While small schools will share John Adams and James Ford Rhodes, the traditional names will remain on the buildings and students will come together to participate in interscholastic sports and other extracurricular activities.

All six of the schools will open with ninth-graders and add a grade each year. Enrollment will total 100 to 125 per grade level.

“As we continue to create smaller and more specialized school models and move away from the traditional comprehensive high school model, we are seeing increased attendance, graduation and achievement rates,” said Christine Fowler-Mack, the District’s chief portfolio officer.

“The teaching and learning is more personalized, relevant and meaningful,” she said. “Therefore, the students are naturally taking on more ownership of their education.”

Cleveland was the first city in the country outside of Bard College’s tri-state base to host one of the early-college schools. Bard High School Early College Cleveland opened on the West Side in 2014 and since then has had waiting lists for admission.

A Bard High School at John Adams would be the sixth such school in the United States. Besides the existing Cleveland school, others are located in the New York City boroughs of Manhattan and Queens, Newark, N.J., and Baltimore.

Bard high schools integrate instruction so students can seamlessly earn a high school diploma and a tuition-free associate of arts degree in four years.

Bard’s schools require students to apply for admission. The schools, seeking a cross-section, do not set a minimum grade-point average but interview applicants and ask each for an essay to determine whether they have the passion needed for what is ahead.

The other school at John Adams, as well as the two at Rhodes, will follow small-school models similar to those put into effect in recent years at John F. Kennedy and Lincoln-West high schools.

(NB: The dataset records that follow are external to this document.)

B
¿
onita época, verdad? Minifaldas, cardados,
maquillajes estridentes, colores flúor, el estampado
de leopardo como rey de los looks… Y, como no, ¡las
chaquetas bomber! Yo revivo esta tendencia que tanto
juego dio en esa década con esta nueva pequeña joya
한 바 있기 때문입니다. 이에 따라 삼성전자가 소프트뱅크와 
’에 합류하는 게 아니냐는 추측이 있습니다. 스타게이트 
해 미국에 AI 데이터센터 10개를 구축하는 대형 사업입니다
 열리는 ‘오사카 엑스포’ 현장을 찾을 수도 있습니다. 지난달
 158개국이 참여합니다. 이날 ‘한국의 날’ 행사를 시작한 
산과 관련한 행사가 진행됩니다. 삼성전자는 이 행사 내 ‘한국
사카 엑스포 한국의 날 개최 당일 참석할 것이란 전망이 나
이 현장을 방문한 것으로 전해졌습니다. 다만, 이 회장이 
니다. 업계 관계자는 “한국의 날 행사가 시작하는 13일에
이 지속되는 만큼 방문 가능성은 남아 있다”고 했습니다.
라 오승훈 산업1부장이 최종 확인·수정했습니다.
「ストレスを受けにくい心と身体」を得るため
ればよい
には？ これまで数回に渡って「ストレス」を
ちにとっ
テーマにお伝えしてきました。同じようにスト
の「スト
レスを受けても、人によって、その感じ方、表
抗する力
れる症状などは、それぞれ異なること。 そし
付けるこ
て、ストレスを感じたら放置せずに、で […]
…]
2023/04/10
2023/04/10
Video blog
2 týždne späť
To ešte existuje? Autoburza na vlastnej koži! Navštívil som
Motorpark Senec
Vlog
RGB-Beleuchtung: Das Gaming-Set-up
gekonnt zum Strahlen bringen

Those schools adopted strategies that include flexible scheduling, more effective use of technology, clear definition of school culture, partnerships with outside organizations and student input in decisions.

The schools also have incorporated the emerging concept of mastery learning, in which students advance toward graduation as they demonstrate that they have mastered content.

Campus International High School will open just as the first eighth-graders move on from Campus International K-8 School, also located at CSU.

The high school will occupy CSU’s Cole Center. The K-8, formerly located at the Cole Center and other space, will be consolidated in a new larger structure that the District is building on land leased from CSU.

The K-8 school is accredited in the International Baccalaureate curriculum, which includes instruction in Mandarin Chinese and global citizenship.

The K-8 school opened in 2010 with kindergarten through second grade and added a grade each year. Though it takes all students, limited capacity has forced the District to hold an annual lottery for seats.